------ TEXT PROVIDED ------
FeedMe is a **high-performance, streaming data pipeline engine** for Rust applications. It provides a linear, deterministic processing model with bounded resource usage, explicit error handling, and comprehensive observability.

Perfect for **ETL**, **log processing**, **data cleaning**, and **real-time ingestion pipelines**.

## Key Guarantees


- **Streaming, bounded memory** — processes one event at a time; memory usage stays flat
- **Deterministic processing** — same input + same config → same output
- **Structured errors** — stage, code, and message for every failure
- **Observability** — metrics exportable (Prometheus or JSON) without affecting execution
- **Extensible** — add custom stages via a defined plugin contract

## FeedMe Guarantees


FeedMe provides these mechanical guarantees:

- Events are processed strictly in input order
- Memory usage is bounded and input-size independent
- Stages cannot observe shared or mutated state
- Validation failures cannot be silently ignored
- Metrics collection cannot influence execution

## Why FeedMe is Not X


FeedMe is intentionally **not** these things, and that's by design:

### Not Distributed (like Vector or Fluent Bit)
------ PROVIDED MATERIAL ------
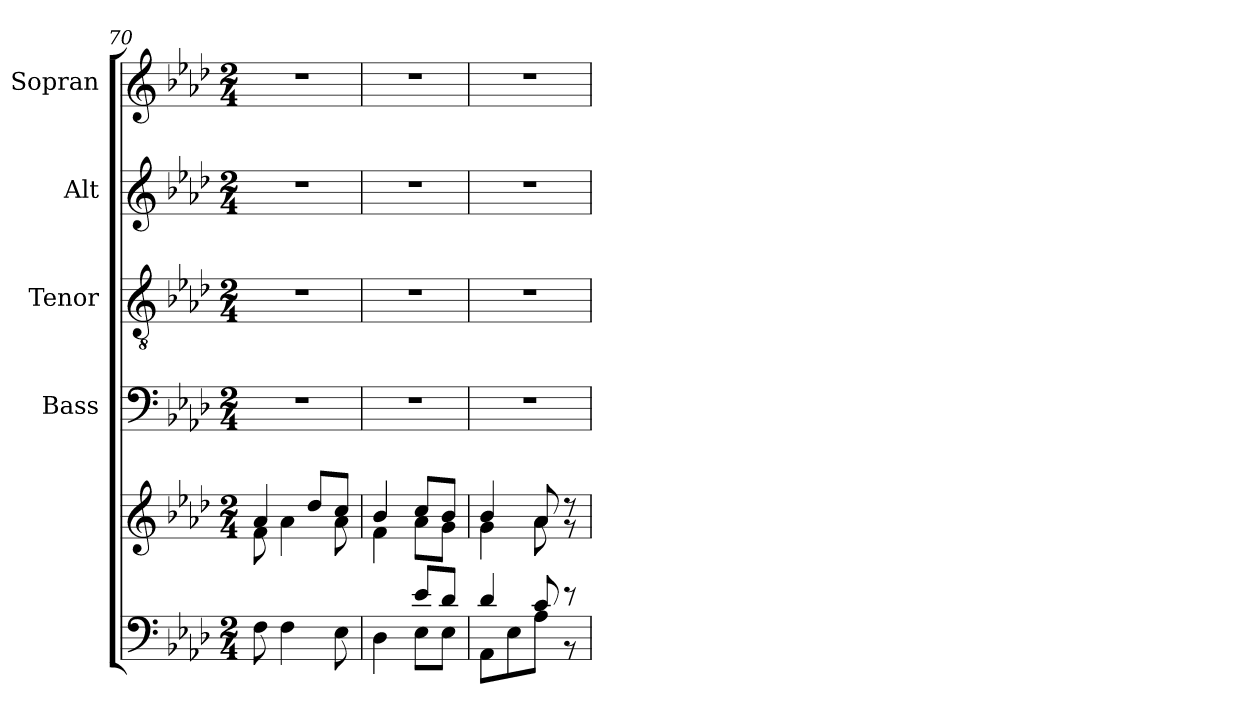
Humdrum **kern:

**kern	**kern	**kern	**kern	**kern	**kern
*part5	*part5	*part4	*part3	*part2	*part1
*staff6	*staff5	*staff4	*staff3	*staff2	*staff1
*	*	*I"Bass	*I"Tenor	*I"Alt	*I"Sopran
*	*	*I'B.	*I'T.	*I'A.	*I'S.
*clefF4	*clefG2	*clefF4	*clefGv2	*clefG2	*clefG2
*k[b-e-a-d-]	*k[b-e-a-d-]	*k[b-e-a-d-]	*k[b-e-a-d-]	*k[b-e-a-d-]	*k[b-e-a-d-]
*A-:	*A-:	*A-:	*A-:	*A-:	*A-:
*M2/4	*M2/4	*M2/4	*M2/4	*M2/4	*M2/4
=70	=70	=70	=70	=70	=70
*	*^	*	*	*	*
8F\	4a-/	8f\	2r	2r	2r	2r
4F\	.	4a-\	.	.	.	.
.	8dd-/L	.	.	.	.	.
8E-\	8cc/J	8a-\	.	.	.	.
=71	=71	=71	=71	=71	=71	=71
*^	*	*	*	*	*	*
4ryy	4D-\	4b-/	4f\	2r	2r	2r	2r
8e-/L	8E-\L	8cc/L	8a-\L	.	.	.	.
8d-/J	8E-\J	8b-/J	8g\J	.	.	.	.
=72	=72	=72	=72	=72	=72	=72	=72
4d-/	8AA-\L	4b-/	4g\	2r	2r	2r	2r
.	8E-\	.	.	.	.	.	.
8c/	8A-\J	8a-/	8a-\	.	.	.	.
8r	8r	8r	8r	.	.	.	.
*v	*v	*	*	*	*	*	*
*	*v	*v	*	*	*	*
=	=	=	=	=	=
*-	*-	*-	*-	*-	*-
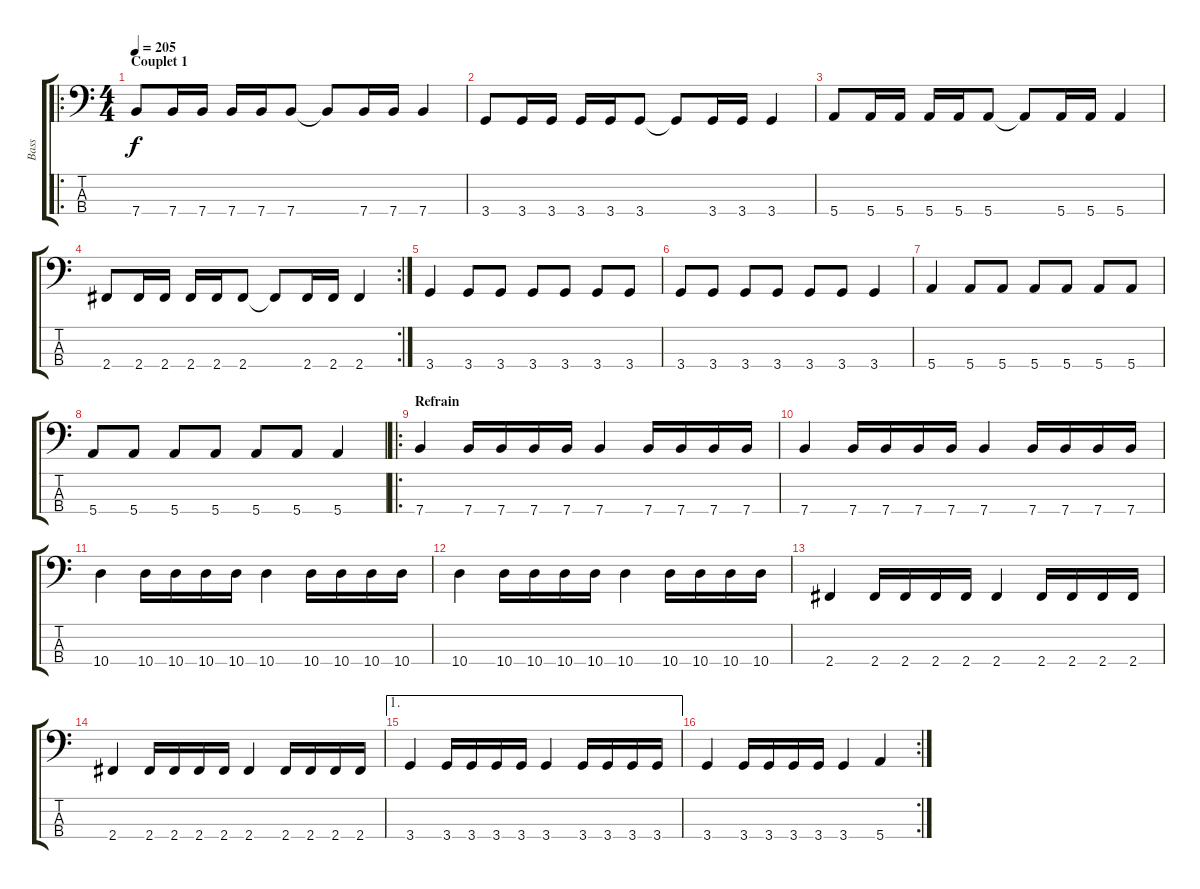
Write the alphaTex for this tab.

\track ("Bass" "Bass") {instrument electricbasspick}
\staff {score tabs}
\tuning (G2 D2 A1 E1) {hide}
\ro
\ts (4 4)
\section ("" "Couplet 1")
\tempo 205
\clef f4
\ks c
7.4.8{dy f} 7.4.16 7.4.16 7.4.16 7.4.16 7.4.8 7.4{t}.8 7.4.16 7.4.16 7.4.4 |
3.4.8 3.4.16 3.4.16 3.4.16 3.4.16 3.4.8 3.4{t}.8 3.4.16 3.4.16 3.4.4 |
5.4.8 5.4.16 5.4.16 5.4.16 5.4.16 5.4.8 5.4{t}.8 5.4.16 5.4.16 5.4.4 |
\rc 2
2.4.8 2.4.16 2.4.16 2.4.16 2.4.16 2.4.8 2.4{t}.8 2.4.16 2.4.16 2.4.4 |
3.4.4 3.4.8 3.4.8 3.4.8 3.4.8 3.4.8 3.4.8 |
3.4.8 3.4.8 3.4.8 3.4.8 3.4.8 3.4.8 3.4.4 |
5.4.4 5.4.8 5.4.8 5.4.8 5.4.8 5.4.8 5.4.8 |
5.4.8 5.4.8 5.4.8 5.4.8 5.4.8 5.4.8 5.4.4 |
\ro
\section ("" "Refrain")
7.4.4 7.4.16 7.4.16 7.4.16 7.4.16 7.4.4 7.4.16 7.4.16 7.4.16 7.4.16 |
7.4.4 7.4.16 7.4.16 7.4.16 7.4.16 7.4.4 7.4.16 7.4.16 7.4.16 7.4.16 |
10.4.4 10.4.16 10.4.16 10.4.16 10.4.16 10.4.4 10.4.16 10.4.16 10.4.16 10.4.16 |
10.4.4 10.4.16 10.4.16 10.4.16 10.4.16 10.4.4 10.4.16 10.4.16 10.4.16 10.4.16 |
2.4.4 2.4.16 2.4.16 2.4.16 2.4.16 2.4.4 2.4.16 2.4.16 2.4.16 2.4.16 |
2.4.4 2.4.16 2.4.16 2.4.16 2.4.16 2.4.4 2.4.16 2.4.16 2.4.16 2.4.16 |
\ae 1
3.4.4 3.4.16 3.4.16 3.4.16 3.4.16 3.4.4 3.4.16 3.4.16 3.4.16 3.4.16 |
\rc 2
3.4.4 3.4.16 3.4.16 3.4.16 3.4.16 3.4.4 5.4.4
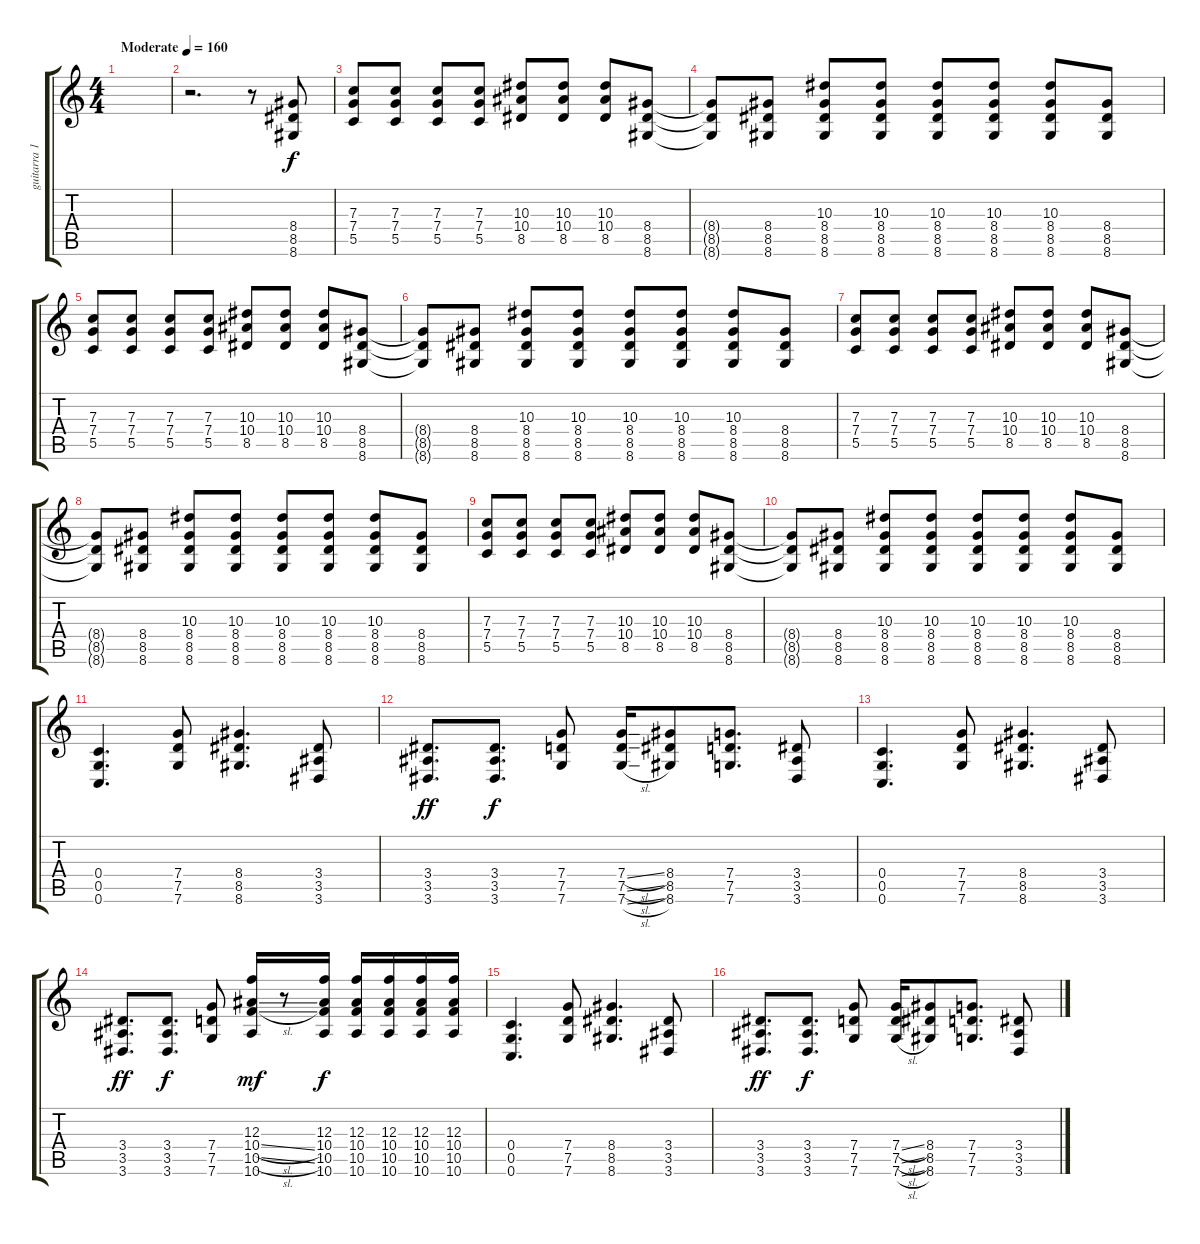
\track ("guitarra 1" "guitarra 1") {instrument electricguitarclean}
\staff {score tabs}
\tuning (D4 A3 F3 C3 G2 C2) {hide}
\ts (4 4)
\tempo (160 "Moderate")
\clef g2
\ks c
|
r.2{d} r.8 (8.4 8.5 8.6).8 |
(7.3 7.4 5.5).8 (7.3 7.4 5.5).8 (7.3 7.4 5.5).8 (7.3 7.4 5.5).8 (10.3 10.4 8.5).8 (10.3 10.4 8.5).8 (10.3 10.4 8.5).8 (8.4 8.5 8.6).8 |
(8.4{t} 8.5{t} 8.6{t}).8 (8.4 8.5 8.6).8 (10.3 8.4 8.5 8.6).8 (10.3 8.4 8.5 8.6).8 (10.3 8.4 8.5 8.6).8 (10.3 8.4 8.5 8.6).8 (10.3 8.4 8.5 8.6).8 (8.4 8.5 8.6).8 |
(7.3 7.4 5.5).8 (7.3 7.4 5.5).8 (7.3 7.4 5.5).8 (7.3 7.4 5.5).8 (10.3 10.4 8.5).8 (10.3 10.4 8.5).8 (10.3 10.4 8.5).8 (8.4 8.5 8.6).8 |
(8.4{t} 8.5{t} 8.6{t}).8 (8.4 8.5 8.6).8 (10.3 8.4 8.5 8.6).8 (10.3 8.4 8.5 8.6).8 (10.3 8.4 8.5 8.6).8 (10.3 8.4 8.5 8.6).8 (10.3 8.4 8.5 8.6).8 (8.4 8.5 8.6).8 |
(7.3 7.4 5.5).8 (7.3 7.4 5.5).8 (7.3 7.4 5.5).8 (7.3 7.4 5.5).8 (10.3 10.4 8.5).8 (10.3 10.4 8.5).8 (10.3 10.4 8.5).8 (8.4 8.5 8.6).8 |
(8.4{t} 8.5{t} 8.6{t}).8 (8.4 8.5 8.6).8 (10.3 8.4 8.5 8.6).8 (10.3 8.4 8.5 8.6).8 (10.3 8.4 8.5 8.6).8 (10.3 8.4 8.5 8.6).8 (10.3 8.4 8.5 8.6).8 (8.4 8.5 8.6).8 |
(7.3 7.4 5.5).8 (7.3 7.4 5.5).8 (7.3 7.4 5.5).8 (7.3 7.4 5.5).8 (10.3 10.4 8.5).8 (10.3 10.4 8.5).8 (10.3 10.4 8.5).8 (8.4 8.5 8.6).8 |
(8.4{t} 8.5{t} 8.6{t}).8 (8.4 8.5 8.6).8 (10.3 8.4 8.5 8.6).8 (10.3 8.4 8.5 8.6).8 (10.3 8.4 8.5 8.6).8 (10.3 8.4 8.5 8.6).8 (10.3 8.4 8.5 8.6).8 (8.4 8.5 8.6).8 |
(0.4 0.5 0.6).4{d instrument overdrivenguitar} (7.4 7.5 7.6).8 (8.4 8.5 8.6).4{d} (3.4 3.5 3.6).8 |
(3.4 3.5 3.6).8{d dy ff} (3.4 3.5 3.6).8{d dy f} (7.4 7.5 7.6).8 (7.4{sl} 7.5{sl} 7.6{sl}).16 (8.4 8.5 8.6).8 (7.4 7.5 7.6).8{d} (3.4 3.5 3.6).8 |
(0.4 0.5 0.6).4{d} (7.4 7.5 7.6).8 (8.4 8.5 8.6).4{d} (3.4 3.5 3.6).8 |
(3.4 3.5 3.6).8{d dy ff} (3.4 3.5 3.6).8{d dy f} (7.4 7.5 7.6).8 (12.3 10.4{sl} 10.5{sl} 10.6).16{dy mf} r.8 (12.3 10.4 10.5 10.6).16{dy f} (12.3 10.4 10.5 10.6).16 (12.3 10.4 10.5 10.6).16 (12.3 10.4 10.5 10.6).16 (12.3 10.4 10.5 10.6).16 |
(0.4 0.5 0.6).4{d} (7.4 7.5 7.6).8 (8.4 8.5 8.6).4{d} (3.4 3.5 3.6).8 |
(3.4 3.5 3.6).8{d dy ff} (3.4 3.5 3.6).8{d dy f} (7.4 7.5 7.6).8 (7.4{sl} 7.5{sl} 7.6{sl}).16 (8.4 8.5 8.6).8 (7.4 7.5 7.6).8{d} (3.4 3.5 3.6).8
------
__TASKS TO PERFORM__.
a - Extract the stretch of the FeedMe overview from "FeedMe is a" through "and **real-time ingestion pipelines**.".
b - Condense the paragraph of the FeedMe overview that begins "FeedMe is a" into a single shorter sentence.
c - Please carry on the FeedMe overview from the point where it stops.
The data has no connection to the FeedMe overview.

__EXPECTED RESPONSES__.
a -
FeedMe is a **high-performance, streaming data pipeline engine** for Rust applications. It provides a linear, deterministic processing model with bounded resource usage, explicit error handling, and comprehensive observability.

Perfect for **ETL**, **log processing**, **data cleaning**, and **real-time ingestion pipelines**.

b - FeedMe is a fast, streaming data pipeline engine for Rust that processes data linearly and deterministically, with bounded resource use, explicit error handling and full observability.

c -
FeedMe runs in a single process with no networking or cluster management.

### Not Stateful (like traditional ETL tools)

Stages are deterministic: same input + config → same output. No hidden state or concurrency.

### Not Async-First (like many modern Rust libraries)

Processing is synchronous by default. Async is an implementation detail for I/O stages.

### Not a DSL (like Logstash)

No embedded languages or required config files. Code-first with optional YAML support.

### Not a Daemon (like filebeat)

No long-running services or auto-restart. FeedMe is a library you embed in your application.

**This focus enables FeedMe's core guarantees while keeping the codebase small and maintainable.**

## Invariants


FeedMe enforces **mechanical behavioral guarantees** that are tested via runtime assertions and contract tests. These invariants ensure reliability and prevent regressions.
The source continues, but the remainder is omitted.